Monday | May 14, 2007 | 9:04 AM
Dime-Store Alchemy

There are poems illustrated with art by the poet himself (William Blake’s The Marriage of Heaven and Hell) and poems as textual interpretations of art (André Breton’s Constellations (1958), which accompanied 23 gouaches Joan Miró had painted earlier) but Dime-Store Alchemy is something more unique and revelatory to me: a prose poem encompassing the life and work of an artist, in this case a sort-of poetic biography of Joseph Cornell written by Charles Simic.

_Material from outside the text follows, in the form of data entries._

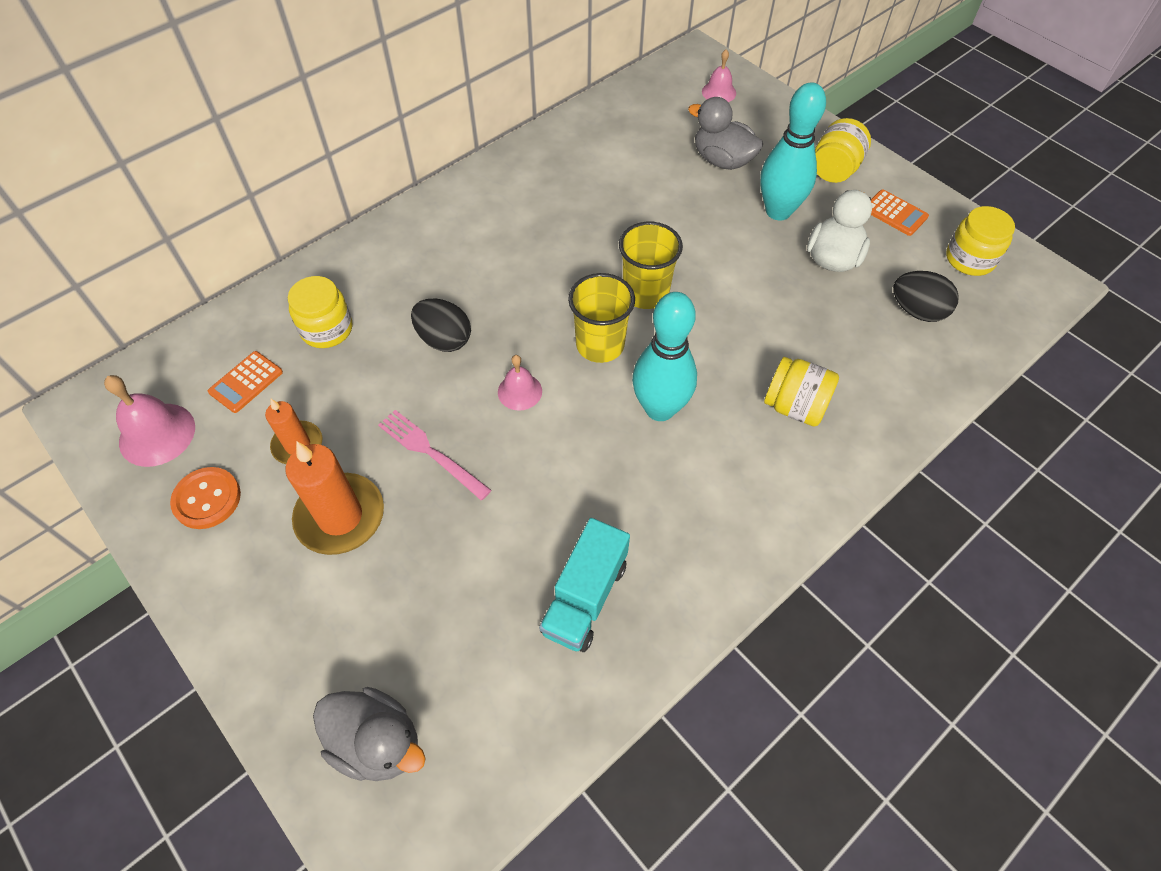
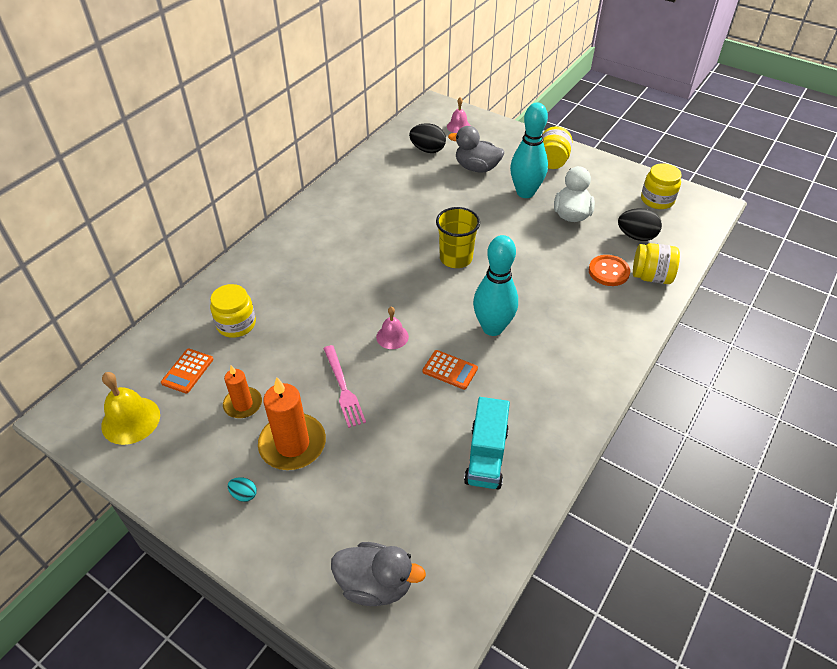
camera: 15 degrees left, 10 degrees down
pink bell [104,375,195,467] -> yellow bell [101,372,160,445]
orange button [170,467,241,529] -> orange button moved to [589,255,630,286]
pink fork [378,410,491,500] -> pink fork turned 135 degrees counterclockwise [323,345,366,428]
black egg [411,299,471,352] -> black egg moved to [409,123,446,153]
yellow cup [568,273,635,363] -> none
yellow jar [764,357,839,427] -> yellow jar moved to [633,243,680,284]
orange calculator [871,189,929,236] -> orange calculator moved to [422,350,478,390]
none -> turquoise egg [228,477,257,502]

I like Cornell’s work and I know a bit about it but the first I’d heard of this book was when it caught my eye at the Strand a few weeks ago. I bought it and read it and there’s something appropriate about having one artist profile another, as in the actor-on-actor interviews of Interview magazine. On the surface, such a collaboration could be considered a flaky “kindred spirits” match-up. Yet Simic’s story isn’t just an airy rumination, it serves as an ultra-compact biography of the artist, mingled with miniature dissertations on found art and collage, scraps from the artist’s own writing, parallels among the artist’s contemporaries and less likely spirits (like Emily Dickinson), imaginations and recreations of Manhattan in the ’40s and ’50s, and passages as clockwork beautiful and mysterious as Cornell’s boxes. What a marvelous concept and one I’d like to see applied to other artists.